● **Problem**
Copy the material line for line, starting at the line containing "left wrist: (1163, 843, -20)" and ending after the line containing "left elbow: (1301, 798, -5)".

● **Data provided**
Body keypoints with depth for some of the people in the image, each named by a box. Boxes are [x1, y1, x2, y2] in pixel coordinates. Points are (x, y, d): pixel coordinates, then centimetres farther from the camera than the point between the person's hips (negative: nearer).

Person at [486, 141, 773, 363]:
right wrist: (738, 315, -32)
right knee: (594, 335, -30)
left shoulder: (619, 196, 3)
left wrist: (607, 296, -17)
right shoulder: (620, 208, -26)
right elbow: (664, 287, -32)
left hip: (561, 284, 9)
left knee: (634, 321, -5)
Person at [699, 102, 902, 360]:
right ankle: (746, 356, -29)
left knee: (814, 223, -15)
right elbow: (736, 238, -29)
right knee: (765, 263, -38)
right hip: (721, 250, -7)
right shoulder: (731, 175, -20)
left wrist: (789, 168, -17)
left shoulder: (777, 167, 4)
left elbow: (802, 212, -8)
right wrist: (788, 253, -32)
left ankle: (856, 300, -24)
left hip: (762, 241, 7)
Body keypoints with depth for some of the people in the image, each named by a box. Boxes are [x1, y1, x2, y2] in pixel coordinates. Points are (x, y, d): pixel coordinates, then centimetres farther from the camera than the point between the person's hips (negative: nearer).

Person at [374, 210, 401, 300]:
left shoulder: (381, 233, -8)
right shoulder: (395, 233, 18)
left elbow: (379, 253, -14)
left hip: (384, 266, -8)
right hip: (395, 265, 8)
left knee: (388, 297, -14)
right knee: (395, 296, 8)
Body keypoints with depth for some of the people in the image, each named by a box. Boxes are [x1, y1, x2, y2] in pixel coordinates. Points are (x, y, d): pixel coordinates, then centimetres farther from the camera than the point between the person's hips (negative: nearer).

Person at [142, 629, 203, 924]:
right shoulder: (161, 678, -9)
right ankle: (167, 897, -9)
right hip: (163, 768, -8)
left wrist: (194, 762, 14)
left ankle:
...
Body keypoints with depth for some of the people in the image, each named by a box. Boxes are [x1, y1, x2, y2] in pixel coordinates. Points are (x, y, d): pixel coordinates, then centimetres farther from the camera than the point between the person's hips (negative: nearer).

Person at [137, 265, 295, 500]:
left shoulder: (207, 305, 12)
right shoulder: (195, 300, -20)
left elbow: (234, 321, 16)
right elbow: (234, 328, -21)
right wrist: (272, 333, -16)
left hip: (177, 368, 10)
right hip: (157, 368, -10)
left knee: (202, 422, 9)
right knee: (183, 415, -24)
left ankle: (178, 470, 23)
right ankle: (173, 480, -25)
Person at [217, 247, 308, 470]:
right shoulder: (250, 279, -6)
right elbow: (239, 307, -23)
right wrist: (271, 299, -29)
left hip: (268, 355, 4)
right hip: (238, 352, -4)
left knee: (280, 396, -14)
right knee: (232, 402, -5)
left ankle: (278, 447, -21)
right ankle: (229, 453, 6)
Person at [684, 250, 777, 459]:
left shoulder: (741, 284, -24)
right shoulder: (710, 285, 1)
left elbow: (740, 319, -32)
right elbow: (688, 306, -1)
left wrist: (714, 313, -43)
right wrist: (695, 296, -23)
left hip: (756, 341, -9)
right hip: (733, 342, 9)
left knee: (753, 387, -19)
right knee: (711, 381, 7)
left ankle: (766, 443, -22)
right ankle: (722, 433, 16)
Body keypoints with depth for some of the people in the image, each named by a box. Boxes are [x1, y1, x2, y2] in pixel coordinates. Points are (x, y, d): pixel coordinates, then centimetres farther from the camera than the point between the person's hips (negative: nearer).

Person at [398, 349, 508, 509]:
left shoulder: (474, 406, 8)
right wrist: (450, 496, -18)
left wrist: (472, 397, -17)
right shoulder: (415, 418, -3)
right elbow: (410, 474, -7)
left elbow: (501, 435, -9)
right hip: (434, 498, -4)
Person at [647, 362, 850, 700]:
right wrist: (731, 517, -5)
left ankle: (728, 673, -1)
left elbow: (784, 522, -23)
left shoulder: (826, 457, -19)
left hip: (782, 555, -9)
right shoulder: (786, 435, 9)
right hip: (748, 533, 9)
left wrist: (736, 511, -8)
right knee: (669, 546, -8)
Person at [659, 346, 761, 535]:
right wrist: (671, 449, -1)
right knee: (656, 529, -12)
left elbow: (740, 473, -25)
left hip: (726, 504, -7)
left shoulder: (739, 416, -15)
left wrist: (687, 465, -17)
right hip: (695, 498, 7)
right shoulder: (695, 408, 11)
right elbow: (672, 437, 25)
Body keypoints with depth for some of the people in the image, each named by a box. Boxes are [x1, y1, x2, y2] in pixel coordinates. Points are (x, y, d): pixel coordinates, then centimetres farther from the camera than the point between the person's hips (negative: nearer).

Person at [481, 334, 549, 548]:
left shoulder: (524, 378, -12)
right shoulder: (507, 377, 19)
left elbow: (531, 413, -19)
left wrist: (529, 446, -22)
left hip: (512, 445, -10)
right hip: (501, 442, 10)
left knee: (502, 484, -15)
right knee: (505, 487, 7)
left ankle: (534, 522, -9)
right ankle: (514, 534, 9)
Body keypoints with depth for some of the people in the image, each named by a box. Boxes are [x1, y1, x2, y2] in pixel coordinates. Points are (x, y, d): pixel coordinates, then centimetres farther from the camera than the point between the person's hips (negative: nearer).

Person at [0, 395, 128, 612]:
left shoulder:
--
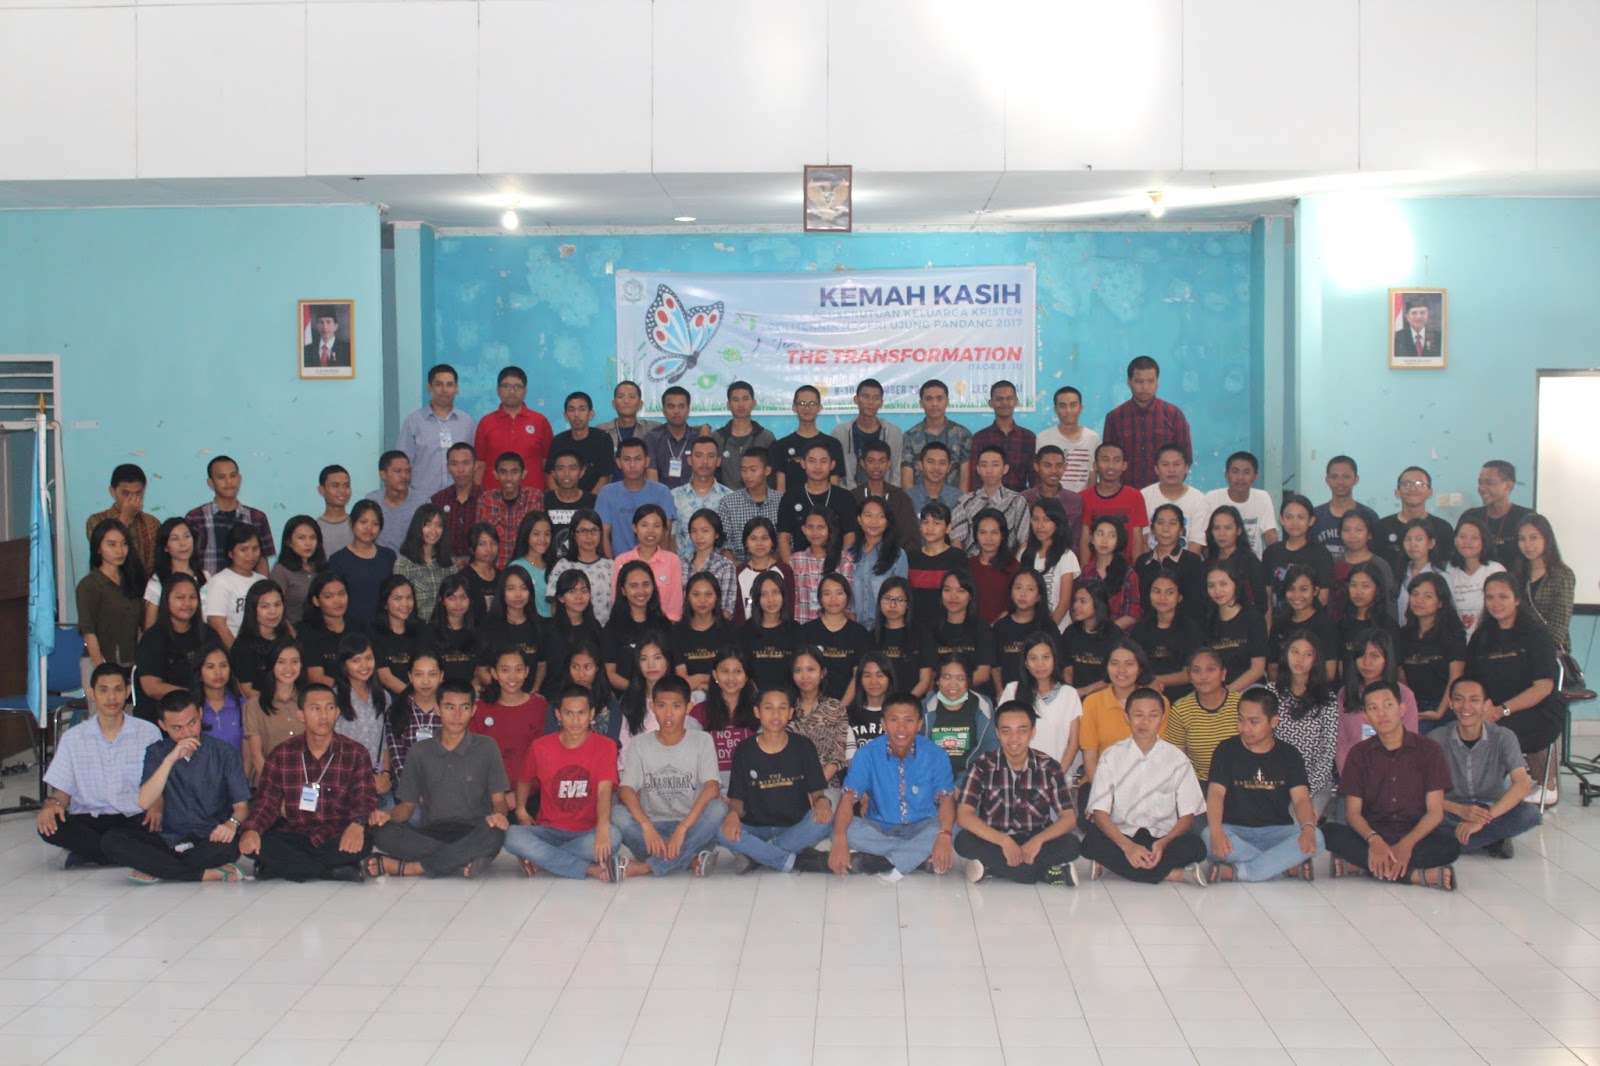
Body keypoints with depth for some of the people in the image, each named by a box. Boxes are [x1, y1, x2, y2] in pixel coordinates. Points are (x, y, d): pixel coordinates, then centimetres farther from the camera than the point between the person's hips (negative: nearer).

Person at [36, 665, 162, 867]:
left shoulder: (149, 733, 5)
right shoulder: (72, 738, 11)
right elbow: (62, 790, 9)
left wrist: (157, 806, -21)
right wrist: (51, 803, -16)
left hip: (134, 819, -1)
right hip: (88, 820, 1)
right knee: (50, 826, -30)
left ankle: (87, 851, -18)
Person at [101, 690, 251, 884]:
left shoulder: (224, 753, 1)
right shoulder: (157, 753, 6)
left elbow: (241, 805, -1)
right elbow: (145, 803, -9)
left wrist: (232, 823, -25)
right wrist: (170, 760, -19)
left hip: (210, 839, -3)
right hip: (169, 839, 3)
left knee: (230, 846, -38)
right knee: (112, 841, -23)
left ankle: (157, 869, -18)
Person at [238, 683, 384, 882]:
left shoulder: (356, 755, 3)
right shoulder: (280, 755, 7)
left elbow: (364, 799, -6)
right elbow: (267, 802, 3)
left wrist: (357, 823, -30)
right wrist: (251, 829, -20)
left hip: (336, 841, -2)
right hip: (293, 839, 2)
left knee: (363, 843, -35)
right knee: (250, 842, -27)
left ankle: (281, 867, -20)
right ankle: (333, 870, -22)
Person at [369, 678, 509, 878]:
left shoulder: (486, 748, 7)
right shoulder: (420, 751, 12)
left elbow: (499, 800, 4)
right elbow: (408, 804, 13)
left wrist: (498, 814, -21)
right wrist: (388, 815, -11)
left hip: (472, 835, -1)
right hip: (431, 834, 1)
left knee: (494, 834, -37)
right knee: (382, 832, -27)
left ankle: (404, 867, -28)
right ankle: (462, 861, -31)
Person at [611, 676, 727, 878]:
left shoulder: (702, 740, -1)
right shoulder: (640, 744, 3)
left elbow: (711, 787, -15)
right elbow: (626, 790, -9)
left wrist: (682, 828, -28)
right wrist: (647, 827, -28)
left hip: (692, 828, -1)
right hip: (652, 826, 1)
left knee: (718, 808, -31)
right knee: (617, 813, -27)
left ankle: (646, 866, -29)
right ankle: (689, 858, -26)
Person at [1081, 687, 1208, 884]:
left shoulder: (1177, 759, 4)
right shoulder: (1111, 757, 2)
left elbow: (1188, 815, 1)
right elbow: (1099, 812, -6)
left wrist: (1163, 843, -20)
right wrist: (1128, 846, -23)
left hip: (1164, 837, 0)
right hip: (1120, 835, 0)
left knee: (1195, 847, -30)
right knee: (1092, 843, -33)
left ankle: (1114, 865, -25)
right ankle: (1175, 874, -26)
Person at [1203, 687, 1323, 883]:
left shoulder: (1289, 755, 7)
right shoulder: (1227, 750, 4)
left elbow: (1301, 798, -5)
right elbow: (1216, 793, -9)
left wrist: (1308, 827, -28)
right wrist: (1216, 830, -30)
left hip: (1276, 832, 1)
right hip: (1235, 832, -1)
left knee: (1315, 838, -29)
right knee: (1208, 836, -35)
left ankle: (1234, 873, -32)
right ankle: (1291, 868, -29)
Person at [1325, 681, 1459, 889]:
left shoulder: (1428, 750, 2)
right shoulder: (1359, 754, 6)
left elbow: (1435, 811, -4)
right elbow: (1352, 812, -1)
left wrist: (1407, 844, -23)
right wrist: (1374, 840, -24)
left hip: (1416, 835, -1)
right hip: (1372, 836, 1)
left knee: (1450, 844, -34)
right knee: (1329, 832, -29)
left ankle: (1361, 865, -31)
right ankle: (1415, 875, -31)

● **Answer for the task**
left wrist: (1163, 843, -20)
right wrist: (1128, 846, -23)
left hip: (1164, 837, 0)
right hip: (1120, 835, 0)
left knee: (1195, 847, -30)
right knee: (1092, 843, -33)
left ankle: (1114, 865, -25)
right ankle: (1175, 874, -26)
Person at [1203, 687, 1323, 883]:
left shoulder: (1289, 755, 7)
right shoulder: (1227, 750, 4)
left elbow: (1301, 798, -5)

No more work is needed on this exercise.